Perbandingan Peran MPR Sebelum dan Sesudah Amandemen UUD 1945
Sejak diamanatkan dalam Undang-Undang Dasar Negara Republik Indonesia Tahun 1945, MPR atau Majelis Permusyawaratan Rakyat memegang peran yang sangat vital dalam sistem demokrasi Indonesia. Namun, seiring dengan berbagai perubahan yang terjadi di negara ini, terdapat perubahan signifikan dalam peran MPR sebelum dan sesudah amandemen UUD 1945.
Sebelum amandemen UUD 1945, MPR memiliki fungsi ganda sebagai lembaga legislatif dan konstituante. Sebagai lembaga legislatif, MPR memiliki wewenang untuk membuat undang-undang bersama dengan DPR. Sedangkan sebagai konstituante, MPR memiliki kewenangan untuk mengubah atau menambah pasal-pasal dalam UUD 1945. Namun, peran MPR sebagai lembaga konstituante ini telah dihapus setelah amandemen UUD 1945.
Menurut pakar konstitusi, Prof. Dr. Jimly Asshiddiqie, amandemen UUD 1945 telah mengubah peran MPR menjadi lebih terfokus pada fungsi pengawasan terhadap pemerintah.
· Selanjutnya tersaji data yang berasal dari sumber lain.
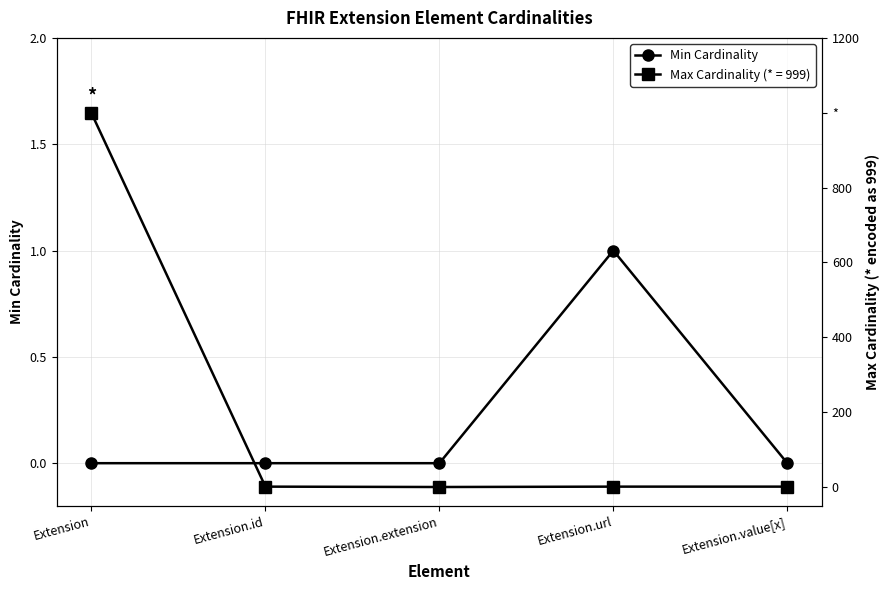

Reading left to right, list all the values displayed in this chart.

0	0	0	1	0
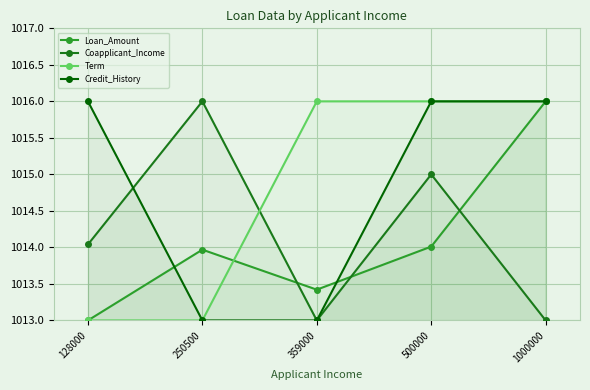

What is the difference between the second highest and second lowest values in the Term series?

3.0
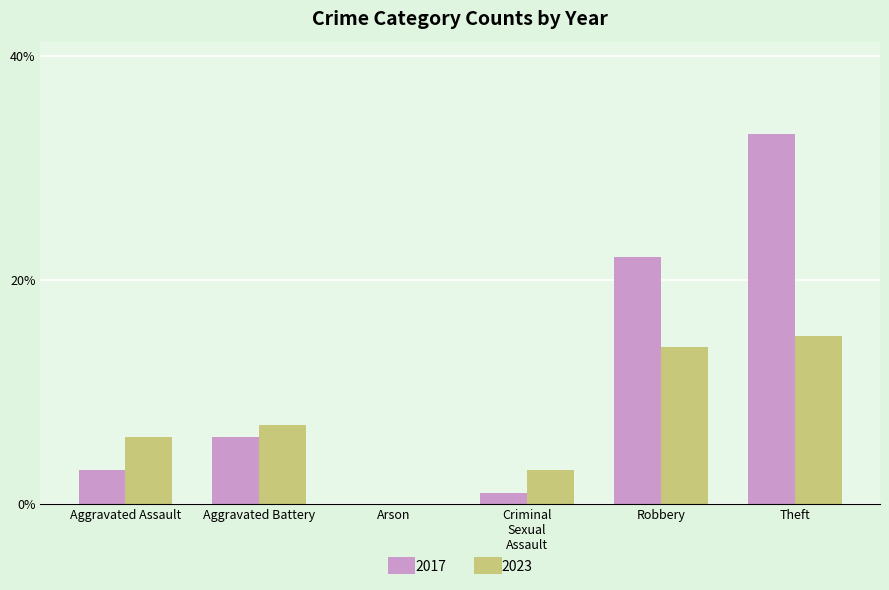

Does the chart contain stacked bars?

No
Beliau menyatakan bahwa “Setelah amandemen UUD 1945, MPR lebih berperan sebagai lembaga pengawas pemerintah, terutama dalam hal pembentukan kebijakan publik.”
Selain itu, peran MPR dalam pemilihan presiden juga mengalami perubahan setelah amandemen UUD 1945. Sebelum amandemen, MPR memiliki kewenangan untuk memilih presiden dan wakil presiden. Namun, setelah amandemen, pemilihan presiden dilakukan secara langsung oleh rakyat.
Menurut Wakil Ketua MPR, Hidayat Nur Wahid, perubahan ini merupakan bentuk dari penguatan demokrasi di Indonesia. Beliau menyatakan bahwa “Dengan pemilihan presiden langsung, rakyat memiliki kontrol yang lebih besar terhadap pemimpin yang dipilihnya.”
Dengan demikian, dapat disimpulkan bahwa peran MPR sebelum dan sesudah amandemen UUD 1945 mengalami perubahan yang signifikan. Meskipun masih memegang peran penting dalam sistem demokrasi Indonesia, MPR kini lebih fokus pada fungsi pengawasan terhadap pemerintah dan pemilihan presiden langsung oleh rakyat.